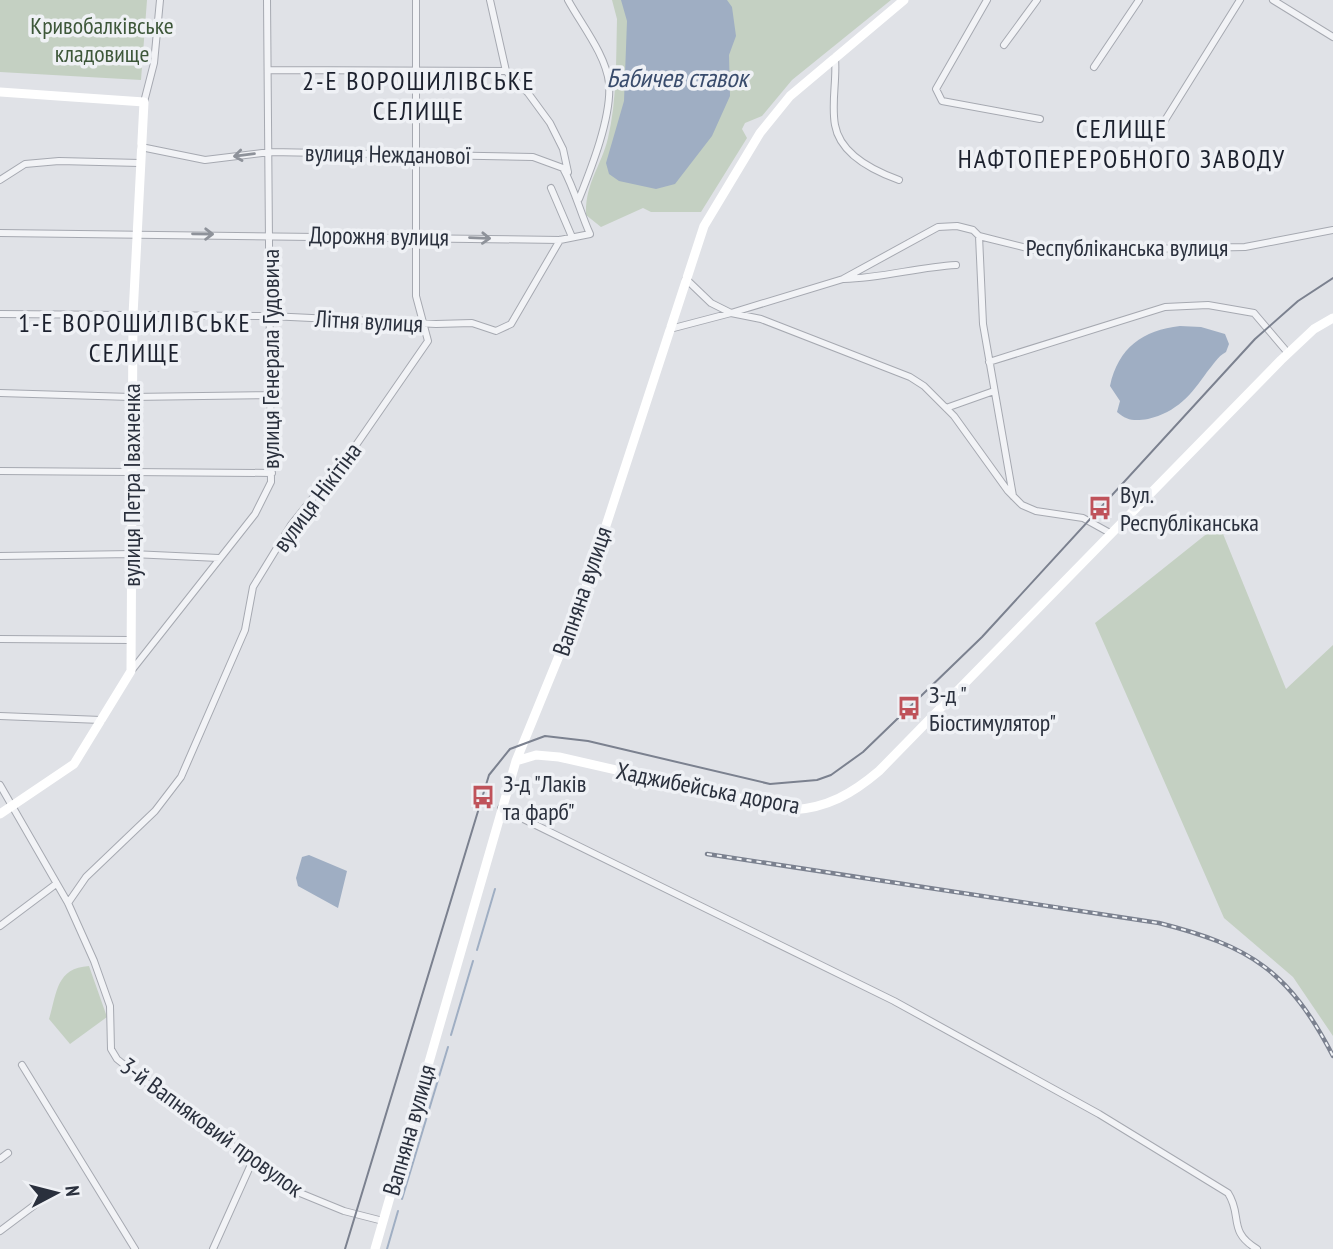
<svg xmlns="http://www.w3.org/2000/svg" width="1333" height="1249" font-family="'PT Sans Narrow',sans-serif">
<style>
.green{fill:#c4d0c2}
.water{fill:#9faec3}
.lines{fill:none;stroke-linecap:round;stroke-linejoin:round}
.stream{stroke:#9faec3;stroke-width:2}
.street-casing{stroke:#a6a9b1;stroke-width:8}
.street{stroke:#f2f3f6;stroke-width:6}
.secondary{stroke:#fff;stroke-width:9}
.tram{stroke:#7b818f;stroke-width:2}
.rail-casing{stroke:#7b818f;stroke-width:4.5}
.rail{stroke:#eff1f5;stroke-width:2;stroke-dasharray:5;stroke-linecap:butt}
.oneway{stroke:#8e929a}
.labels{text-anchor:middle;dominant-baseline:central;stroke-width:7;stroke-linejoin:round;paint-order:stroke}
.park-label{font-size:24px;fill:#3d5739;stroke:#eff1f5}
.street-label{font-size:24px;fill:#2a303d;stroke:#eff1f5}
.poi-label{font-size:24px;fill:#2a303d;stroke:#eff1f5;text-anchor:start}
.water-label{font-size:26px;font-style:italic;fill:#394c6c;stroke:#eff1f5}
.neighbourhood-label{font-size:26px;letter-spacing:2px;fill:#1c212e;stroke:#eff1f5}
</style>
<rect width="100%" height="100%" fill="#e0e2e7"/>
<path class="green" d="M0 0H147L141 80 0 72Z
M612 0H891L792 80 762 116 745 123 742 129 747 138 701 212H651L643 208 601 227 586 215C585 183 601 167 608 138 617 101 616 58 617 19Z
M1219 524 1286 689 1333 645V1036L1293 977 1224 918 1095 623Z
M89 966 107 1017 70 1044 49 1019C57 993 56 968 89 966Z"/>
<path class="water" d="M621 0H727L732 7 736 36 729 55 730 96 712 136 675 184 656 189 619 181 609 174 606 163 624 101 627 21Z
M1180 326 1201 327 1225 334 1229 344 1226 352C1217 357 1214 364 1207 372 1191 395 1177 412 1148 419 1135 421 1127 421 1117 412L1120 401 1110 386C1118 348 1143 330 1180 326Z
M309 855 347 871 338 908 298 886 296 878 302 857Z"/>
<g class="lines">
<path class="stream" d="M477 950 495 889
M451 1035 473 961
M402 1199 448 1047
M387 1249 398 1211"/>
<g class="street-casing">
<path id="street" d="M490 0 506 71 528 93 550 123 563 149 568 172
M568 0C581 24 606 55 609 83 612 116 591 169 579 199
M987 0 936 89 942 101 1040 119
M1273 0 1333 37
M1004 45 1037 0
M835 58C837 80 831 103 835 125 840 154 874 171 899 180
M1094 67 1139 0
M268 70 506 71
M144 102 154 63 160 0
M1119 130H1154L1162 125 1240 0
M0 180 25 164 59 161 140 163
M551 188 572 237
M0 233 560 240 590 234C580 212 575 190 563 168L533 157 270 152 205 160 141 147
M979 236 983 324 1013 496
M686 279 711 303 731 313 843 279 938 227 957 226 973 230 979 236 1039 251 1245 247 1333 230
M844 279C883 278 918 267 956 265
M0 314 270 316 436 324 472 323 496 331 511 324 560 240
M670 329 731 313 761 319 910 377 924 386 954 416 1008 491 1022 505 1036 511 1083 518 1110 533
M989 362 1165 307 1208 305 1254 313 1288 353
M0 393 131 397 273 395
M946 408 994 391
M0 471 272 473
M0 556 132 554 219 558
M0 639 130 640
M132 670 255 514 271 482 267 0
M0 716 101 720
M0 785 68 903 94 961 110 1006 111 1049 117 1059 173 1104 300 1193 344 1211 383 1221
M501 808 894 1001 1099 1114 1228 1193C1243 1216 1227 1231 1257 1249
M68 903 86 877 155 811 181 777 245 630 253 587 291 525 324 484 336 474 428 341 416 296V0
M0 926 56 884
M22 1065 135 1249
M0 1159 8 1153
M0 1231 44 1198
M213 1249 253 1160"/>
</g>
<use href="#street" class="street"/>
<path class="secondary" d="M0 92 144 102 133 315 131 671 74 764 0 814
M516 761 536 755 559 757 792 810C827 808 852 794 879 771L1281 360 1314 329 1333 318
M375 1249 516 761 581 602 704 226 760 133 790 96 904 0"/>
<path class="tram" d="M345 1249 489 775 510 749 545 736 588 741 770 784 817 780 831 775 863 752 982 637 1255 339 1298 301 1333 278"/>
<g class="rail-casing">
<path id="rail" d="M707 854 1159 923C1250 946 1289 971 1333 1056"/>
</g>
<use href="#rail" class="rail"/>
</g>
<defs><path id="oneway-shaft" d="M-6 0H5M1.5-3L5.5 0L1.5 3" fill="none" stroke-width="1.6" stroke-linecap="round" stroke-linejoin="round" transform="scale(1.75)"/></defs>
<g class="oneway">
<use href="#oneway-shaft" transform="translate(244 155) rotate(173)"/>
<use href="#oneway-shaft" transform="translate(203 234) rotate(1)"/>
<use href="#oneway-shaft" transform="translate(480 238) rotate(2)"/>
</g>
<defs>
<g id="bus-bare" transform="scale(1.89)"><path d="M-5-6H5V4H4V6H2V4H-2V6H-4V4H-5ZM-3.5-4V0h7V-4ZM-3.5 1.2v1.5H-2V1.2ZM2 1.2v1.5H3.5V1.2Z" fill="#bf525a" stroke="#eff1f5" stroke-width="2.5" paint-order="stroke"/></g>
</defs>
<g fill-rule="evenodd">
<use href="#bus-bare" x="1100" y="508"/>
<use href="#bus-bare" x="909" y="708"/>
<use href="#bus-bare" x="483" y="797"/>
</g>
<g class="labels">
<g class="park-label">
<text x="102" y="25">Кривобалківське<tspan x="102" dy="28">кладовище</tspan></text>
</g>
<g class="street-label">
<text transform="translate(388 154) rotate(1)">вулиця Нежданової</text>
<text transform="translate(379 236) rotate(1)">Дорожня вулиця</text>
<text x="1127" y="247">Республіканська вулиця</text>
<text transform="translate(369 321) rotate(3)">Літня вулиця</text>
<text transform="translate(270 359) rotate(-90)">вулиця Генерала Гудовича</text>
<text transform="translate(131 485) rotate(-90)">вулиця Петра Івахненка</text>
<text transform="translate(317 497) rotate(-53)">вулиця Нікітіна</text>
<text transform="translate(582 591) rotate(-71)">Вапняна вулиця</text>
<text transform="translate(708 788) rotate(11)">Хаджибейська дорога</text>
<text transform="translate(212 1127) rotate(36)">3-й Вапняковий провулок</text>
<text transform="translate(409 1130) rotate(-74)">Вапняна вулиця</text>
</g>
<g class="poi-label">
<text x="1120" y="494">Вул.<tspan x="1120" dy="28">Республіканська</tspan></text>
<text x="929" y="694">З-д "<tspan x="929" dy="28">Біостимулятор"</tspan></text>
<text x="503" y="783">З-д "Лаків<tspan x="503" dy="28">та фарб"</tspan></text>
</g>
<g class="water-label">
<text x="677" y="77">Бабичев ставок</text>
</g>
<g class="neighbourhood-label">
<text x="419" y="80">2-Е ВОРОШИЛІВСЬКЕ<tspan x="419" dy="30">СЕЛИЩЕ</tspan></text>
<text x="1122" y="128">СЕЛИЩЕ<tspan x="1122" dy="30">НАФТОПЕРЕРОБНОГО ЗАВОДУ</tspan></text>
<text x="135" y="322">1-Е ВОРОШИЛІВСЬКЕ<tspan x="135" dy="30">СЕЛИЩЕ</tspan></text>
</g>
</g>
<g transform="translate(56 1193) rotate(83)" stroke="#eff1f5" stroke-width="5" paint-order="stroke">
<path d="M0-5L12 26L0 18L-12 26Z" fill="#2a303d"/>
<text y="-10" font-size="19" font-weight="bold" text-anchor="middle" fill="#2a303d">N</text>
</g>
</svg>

##############################

--- TASK DESCRIPTION ---
Return all of the entries exactly as written, but drop any pictures they hold.

--- ANSWER TO THE EXERCISE ---
<svg xmlns="http://www.w3.org/2000/svg" width="1333" height="1249" font-family="'PT Sans Narrow',sans-serif">
<style>
.green{fill:#c4d0c2}
.water{fill:#9faec3}
.lines{fill:none;stroke-linecap:round;stroke-linejoin:round}
.stream{stroke:#9faec3;stroke-width:2}
.street-casing{stroke:#a6a9b1;stroke-width:8}
.street{stroke:#f2f3f6;stroke-width:6}
.secondary{stroke:#fff;stroke-width:9}
.tram{stroke:#7b818f;stroke-width:2}
.rail-casing{stroke:#7b818f;stroke-width:4.5}
.rail{stroke:#eff1f5;stroke-width:2;stroke-dasharray:5;stroke-linecap:butt}
.oneway{stroke:#8e929a}
.labels{text-anchor:middle;dominant-baseline:central;stroke-width:7;stroke-linejoin:round;paint-order:stroke}
.park-label{font-size:24px;fill:#3d5739;stroke:#eff1f5}
.street-label{font-size:24px;fill:#2a303d;stroke:#eff1f5}
.poi-label{font-size:24px;fill:#2a303d;stroke:#eff1f5;text-anchor:start}
.water-label{font-size:26px;font-style:italic;fill:#394c6c;stroke:#eff1f5}
.neighbourhood-label{font-size:26px;letter-spacing:2px;fill:#1c212e;stroke:#eff1f5}
</style>
<rect width="100%" height="100%" fill="#e0e2e7"/>
<path class="green" d="M0 0H147L141 80 0 72Z
M612 0H891L792 80 762 116 745 123 742 129 747 138 701 212H651L643 208 601 227 586 215C585 183 601 167 608 138 617 101 616 58 617 19Z
M1219 524 1286 689 1333 645V1036L1293 977 1224 918 1095 623Z
M89 966 107 1017 70 1044 49 1019C57 993 56 968 89 966Z"/>
<path class="water" d="M621 0H727L732 7 736 36 729 55 730 96 712 136 675 184 656 189 619 181 609 174 606 163 624 101 627 21Z
M1180 326 1201 327 1225 334 1229 344 1226 352C1217 357 1214 364 1207 372 1191 395 1177 412 1148 419 1135 421 1127 421 1117 412L1120 401 1110 386C1118 348 1143 330 1180 326Z
M309 855 347 871 338 908 298 886 296 878 302 857Z"/>
<g class="lines">
<path class="stream" d="M477 950 495 889
M451 1035 473 961
M402 1199 448 1047
M387 1249 398 1211"/>
<g class="street-casing">
<path id="street" d="M490 0 506 71 528 93 550 123 563 149 568 172
M568 0C581 24 606 55 609 83 612 116 591 169 579 199
M987 0 936 89 942 101 1040 119
M1273 0 1333 37
M1004 45 1037 0
M835 58C837 80 831 103 835 125 840 154 874 171 899 180
M1094 67 1139 0
M268 70 506 71
M144 102 154 63 160 0
M1119 130H1154L1162 125 1240 0
M0 180 25 164 59 161 140 163
M551 188 572 237
M0 233 560 240 590 234C580 212 575 190 563 168L533 157 270 152 205 160 141 147
M979 236 983 324 1013 496
M686 279 711 303 731 313 843 279 938 227 957 226 973 230 979 236 1039 251 1245 247 1333 230
M844 279C883 278 918 267 956 265
M0 314 270 316 436 324 472 323 496 331 511 324 560 240
M670 329 731 313 761 319 910 377 924 386 954 416 1008 491 1022 505 1036 511 1083 518 1110 533
M989 362 1165 307 1208 305 1254 313 1288 353
M0 393 131 397 273 395
M946 408 994 391
M0 471 272 473
M0 556 132 554 219 558
M0 639 130 640
M132 670 255 514 271 482 267 0
M0 716 101 720
M0 785 68 903 94 961 110 1006 111 1049 117 1059 173 1104 300 1193 344 1211 383 1221
M501 808 894 1001 1099 1114 1228 1193C1243 1216 1227 1231 1257 1249
M68 903 86 877 155 811 181 777 245 630 253 587 291 525 324 484 336 474 428 341 416 296V0
M0 926 56 884
M22 1065 135 1249
M0 1159 8 1153
M0 1231 44 1198
M213 1249 253 1160"/>
</g>
<use href="#street" class="street"/>
<path class="secondary" d="M0 92 144 102 133 315 131 671 74 764 0 814
M516 761 536 755 559 757 792 810C827 808 852 794 879 771L1281 360 1314 329 1333 318
M375 1249 516 761 581 602 704 226 760 133 790 96 904 0"/>
<path class="tram" d="M345 1249 489 775 510 749 545 736 588 741 770 784 817 780 831 775 863 752 982 637 1255 339 1298 301 1333 278"/>
<g class="rail-casing">
<path id="rail" d="M707 854 1159 923C1250 946 1289 971 1333 1056"/>
</g>
<use href="#rail" class="rail"/>
</g>
<defs><path id="oneway-shaft" d="M-6 0H5M1.5-3L5.5 0L1.5 3" fill="none" stroke-width="1.6" stroke-linecap="round" stroke-linejoin="round" transform="scale(1.75)"/></defs>
<g class="oneway">
<use href="#oneway-shaft" transform="translate(244 155) rotate(173)"/>
<use href="#oneway-shaft" transform="translate(203 234) rotate(1)"/>
<use href="#oneway-shaft" transform="translate(480 238) rotate(2)"/>
</g>
<defs>
<g id="bus-bare" transform="scale(1.89)"><path d="M-5-6H5V4H4V6H2V4H-2V6H-4V4H-5ZM-3.5-4V0h7V-4ZM-3.5 1.2v1.5H-2V1.2ZM2 1.2v1.5H3.5V1.2Z" fill="#bf525a" stroke="#eff1f5" stroke-width="2.5" paint-order="stroke"/></g>
</defs>
<g fill-rule="evenodd">
<use href="#bus-bare" x="1100" y="508"/>
<use href="#bus-bare" x="909" y="708"/>
<use href="#bus-bare" x="483" y="797"/>
</g>
<g class="labels">
<g class="park-label">
<text x="102" y="25">Кривобалківське<tspan x="102" dy="28">кладовище</tspan></text>
</g>
<g class="street-label">
<text transform="translate(388 154) rotate(1)">вулиця Нежданової</text>
<text transform="translate(379 236) rotate(1)">Дорожня вулиця</text>
<text x="1127" y="247">Республіканська вулиця</text>
<text transform="translate(369 321) rotate(3)">Літня вулиця</text>
<text transform="translate(270 359) rotate(-90)">вулиця Генерала Гудовича</text>
<text transform="translate(131 485) rotate(-90)">вулиця Петра Івахненка</text>
<text transform="translate(317 497) rotate(-53)">вулиця Нікітіна</text>
<text transform="translate(582 591) rotate(-71)">Вапняна вулиця</text>
<text transform="translate(708 788) rotate(11)">Хаджибейська дорога</text>
<text transform="translate(212 1127) rotate(36)">3-й Вапняковий провулок</text>
<text transform="translate(409 1130) rotate(-74)">Вапняна вулиця</text>
</g>
<g class="poi-label">
<text x="1120" y="494">Вул.<tspan x="1120" dy="28">Республіканська</tspan></text>
<text x="929" y="694">З-д "<tspan x="929" dy="28">Біостимулятор"</tspan></text>
<text x="503" y="783">З-д "Лаків<tspan x="503" dy="28">та фарб"</tspan></text>
</g>
<g class="water-label">
<text x="677" y="77">Бабичев ставок</text>
</g>
<g class="neighbourhood-label">
<text x="419" y="80">2-Е ВОРОШИЛІВСЬКЕ<tspan x="419" dy="30">СЕЛИЩЕ</tspan></text>
<text x="1122" y="128">СЕЛИЩЕ<tspan x="1122" dy="30">НАФТОПЕРЕРОБНОГО ЗАВОДУ</tspan></text>
<text x="135" y="322">1-Е ВОРОШИЛІВСЬКЕ<tspan x="135" dy="30">СЕЛИЩЕ</tspan></text>
</g>
</g>
<g transform="translate(56 1193) rotate(83)" stroke="#eff1f5" stroke-width="5" paint-order="stroke">
<path d="M0-5L12 26L0 18L-12 26Z" fill="#2a303d"/>
<text y="-10" font-size="19" font-weight="bold" text-anchor="middle" fill="#2a303d">N</text>
</g>
</svg>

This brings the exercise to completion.